Aston Villa tasted their first Premier League defeat under Steven Gerrard as they slipped to a 2-1 loss at the hands of Manchester City on Wednesday night.
The Villans fell behind to strikes from Ruben Dias and Bernardo Silva in the first-half, and while Ollie Watkins managed to pull a goal back shortly after the break, they couldn’t drum up any more pressure to seal an equaliser.
While there were a number of players who performed quite well against the Premier League champions, Matt Targett was arguably one of the very few who had a rather difficult night.

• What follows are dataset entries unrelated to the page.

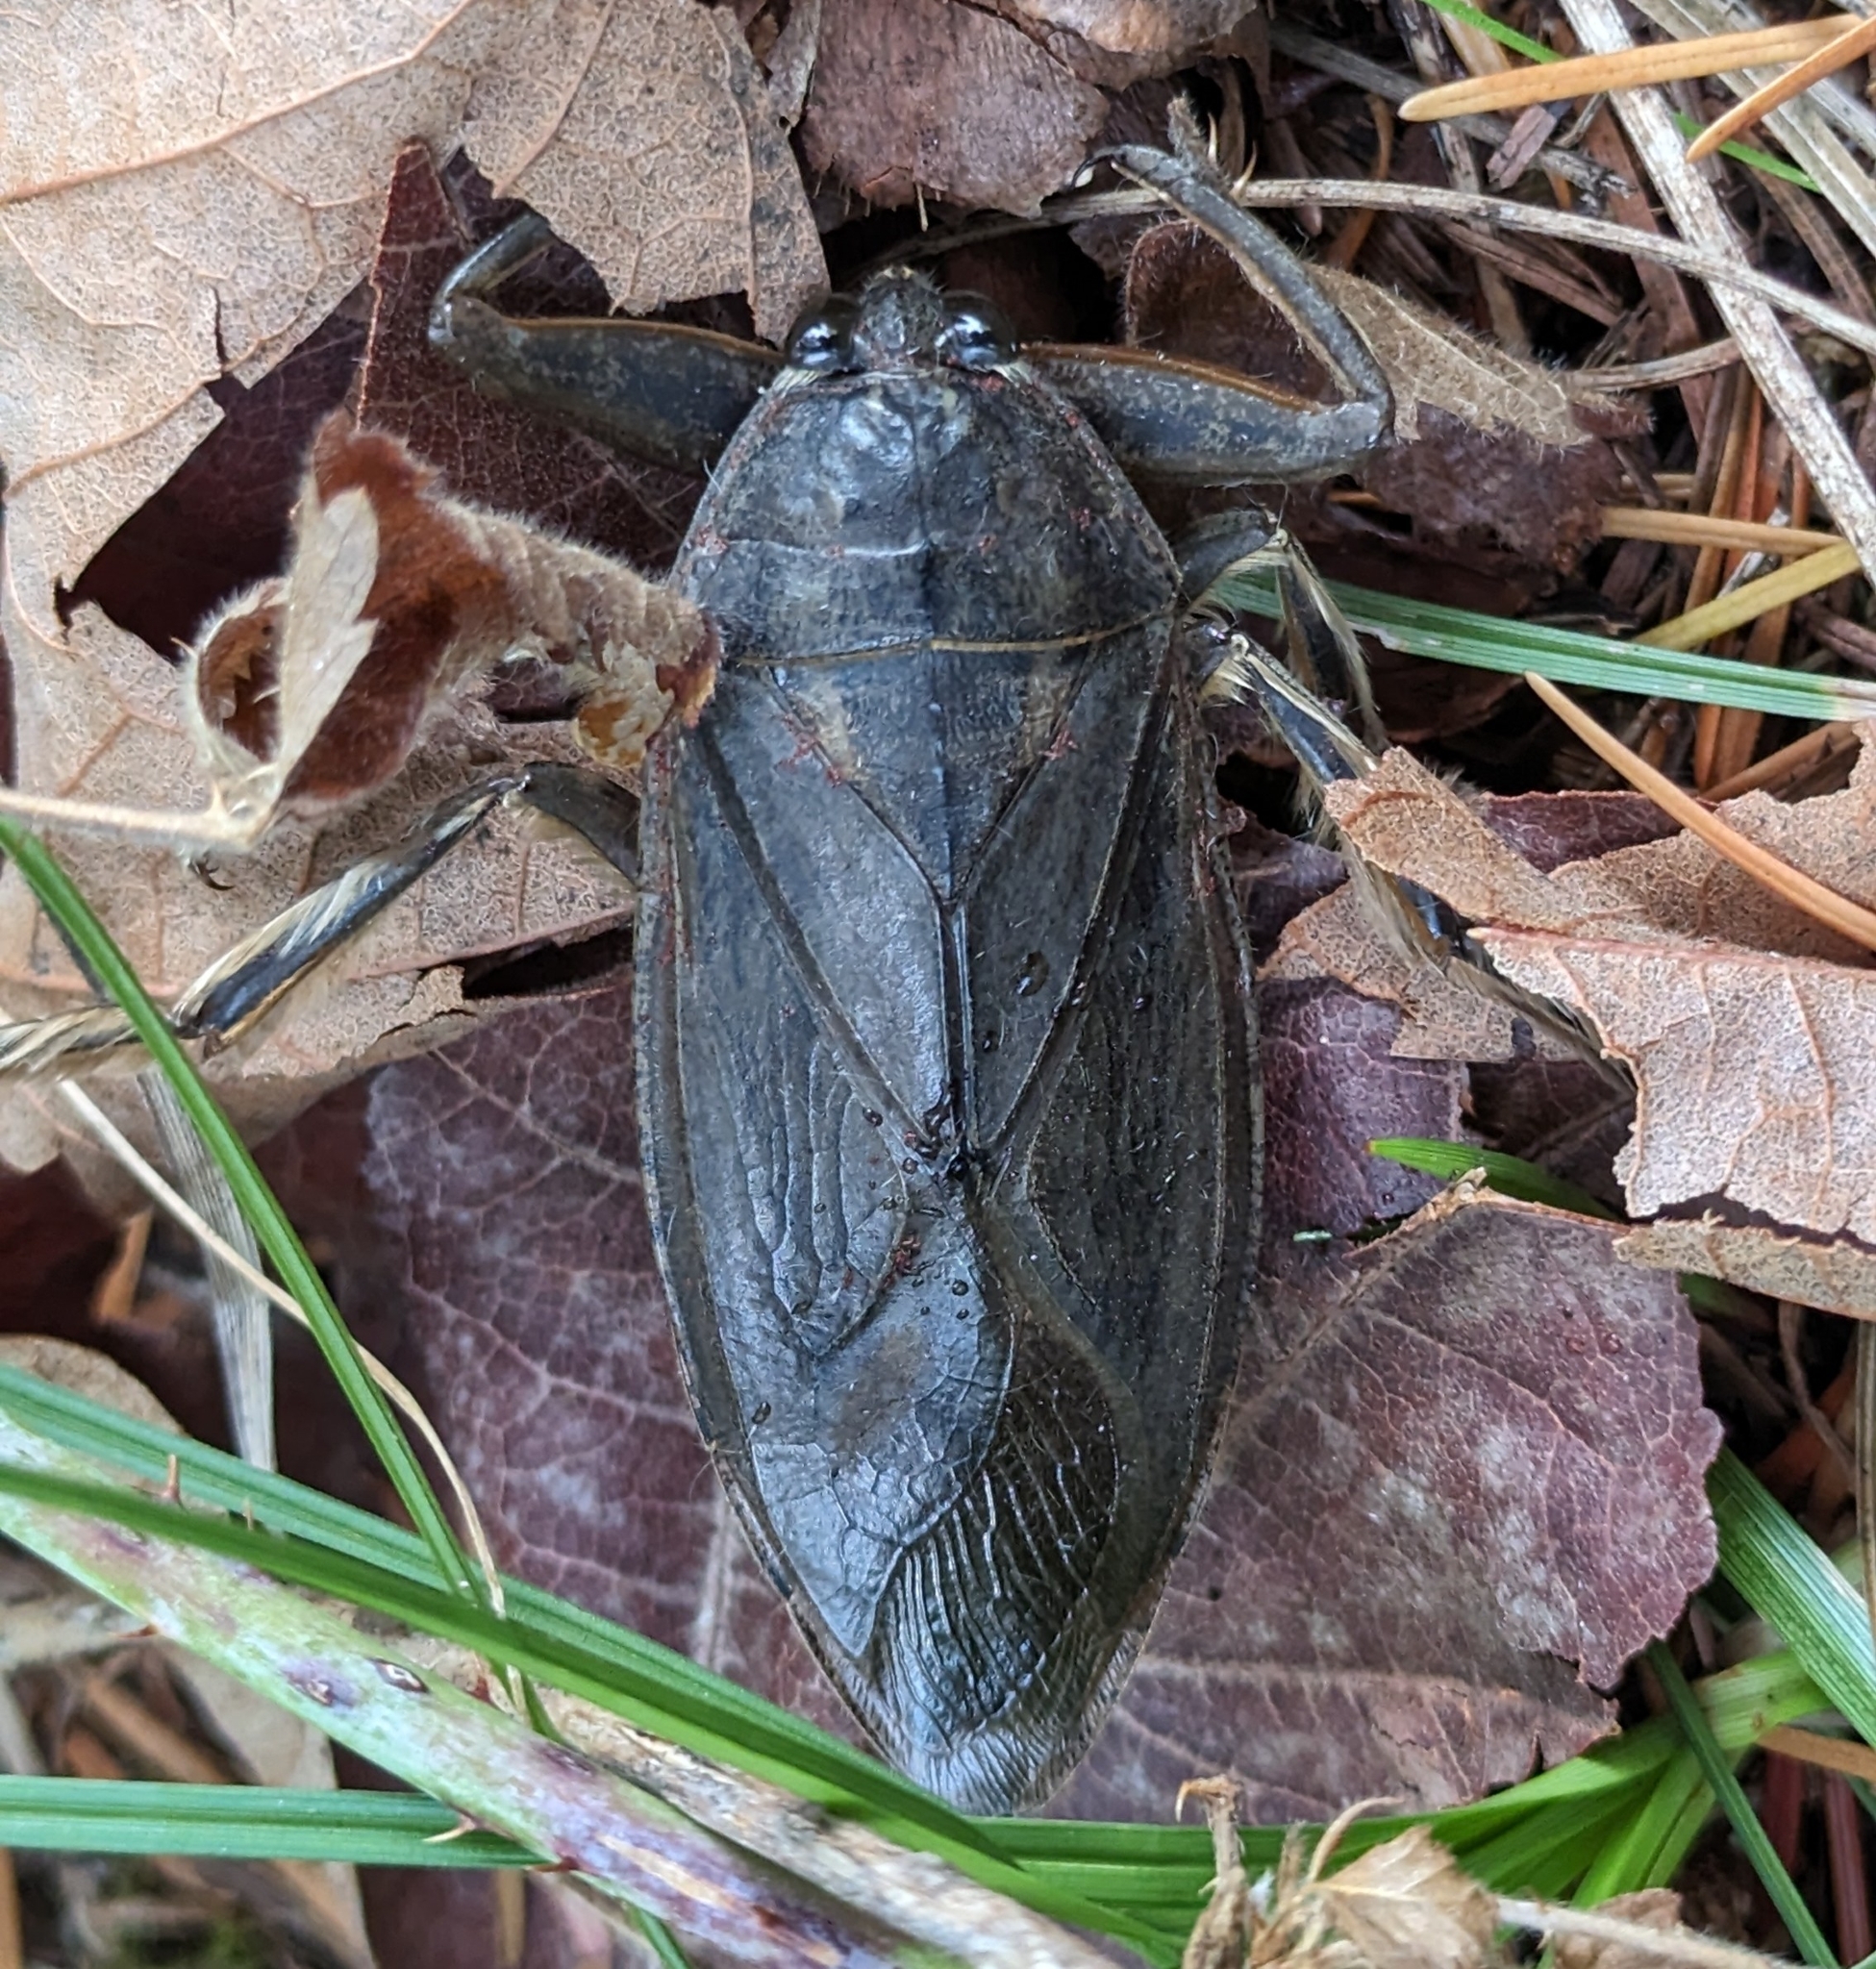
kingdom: Animalia
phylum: Arthropoda
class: Insecta
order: Hemiptera
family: Belostomatidae
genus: Lethocerus
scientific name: Lethocerus americanus
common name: Giant water bug
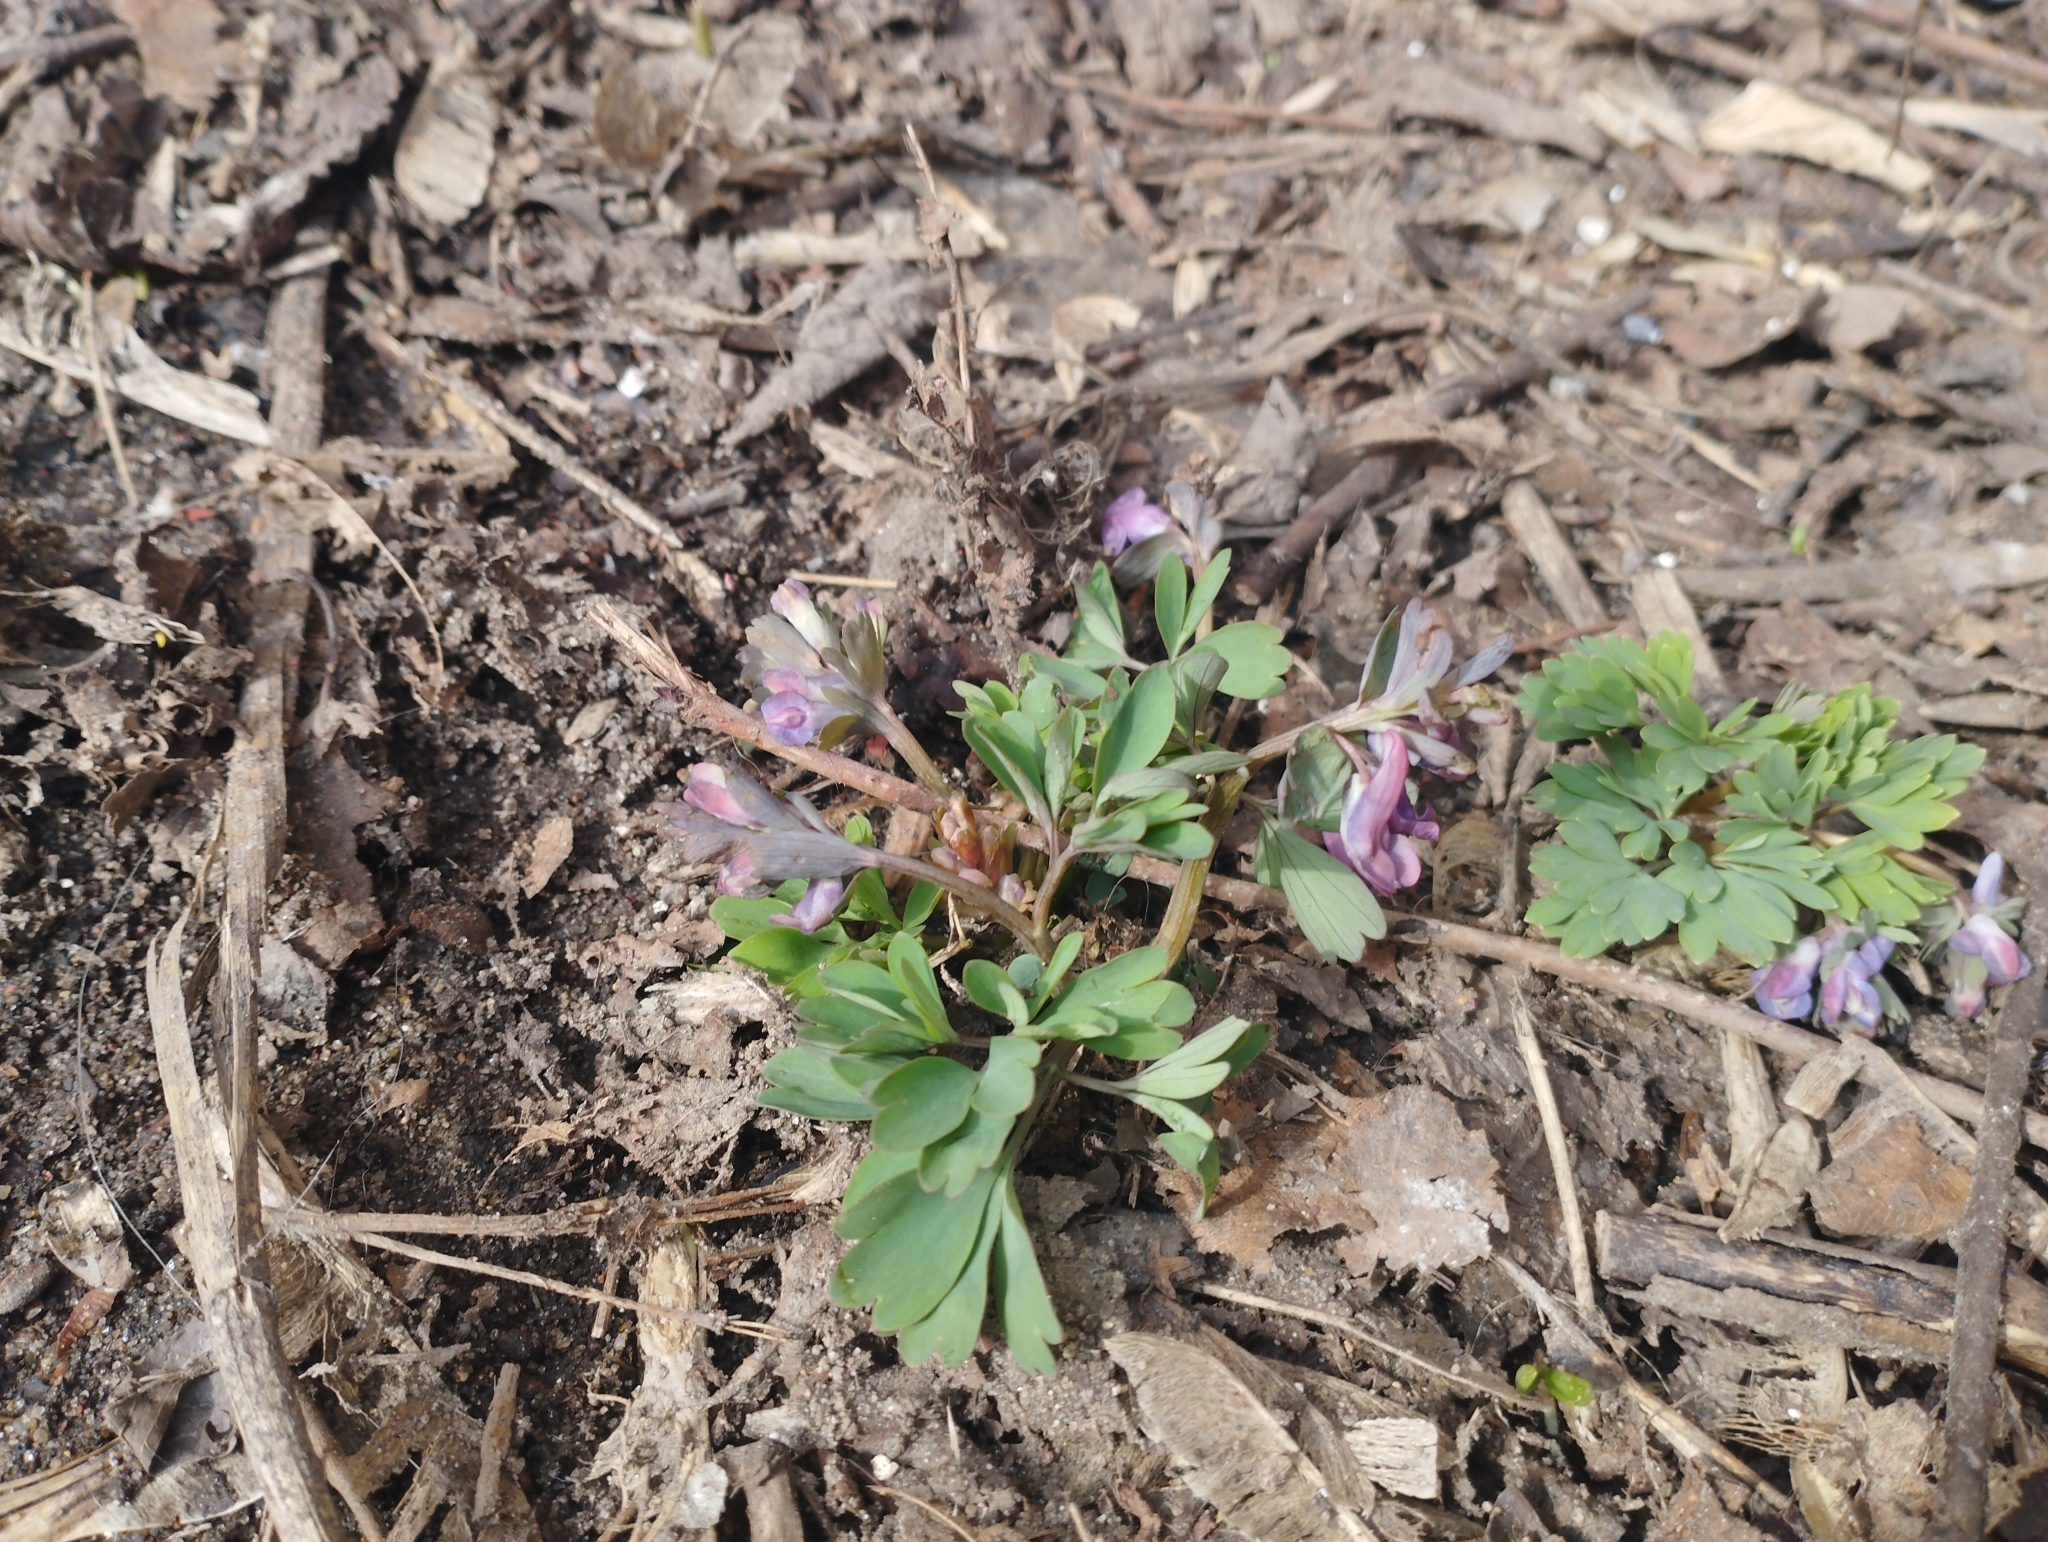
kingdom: Plantae
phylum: Tracheophyta
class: Magnoliopsida
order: Ranunculales
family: Papaveraceae
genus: Corydalis
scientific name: Corydalis solida
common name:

Having to come up against both Riyad Mahrez and Joao Cancelo was hardly the most easiest of tasks to begin with, but the full-back seemed to get his positioning wrong at times, either not getting quick enough out wide or getting caught high up the pitch.
As per Sofascore, he won just 50% of his duels on the night while he was also dribbled past twice, the second-most of any Villa player – an indication of how City’s right-hand side looked to take him on at every available opportunity.
It was no surprise then that he couldn’t offer much support going forward either, and he actually managed fewer touches and passes than goalkeeper Emi Martinez.
Should Villa replace Targett in January?
And, writing in his post-match player ratings for The Birmingham Mail, Ashley Preece gave him a a 6.5, saying: “Had both Mahrez and Cancelo to content with for large parts with that City duo doubling up on Villa’s isolated left-back. The left-back was caught high up fort City’s second as Jesus was given acres to cross for Bernardo. Overall, Targett did OK and won his fair share of tackles before having to be replaced after a head injury.”
On Twitter, Claret Villans simply posted that Targett was having a “rough outing”, and his failure to get his head on the ball for Dias’ strike rather summed it all up.
The 26-year-old could certainly have done with more help from his teammates however, and Gerrard will surely be looking to that his team’s wide players carry out their defensive duties and ensure a repeat doesn’t happen again.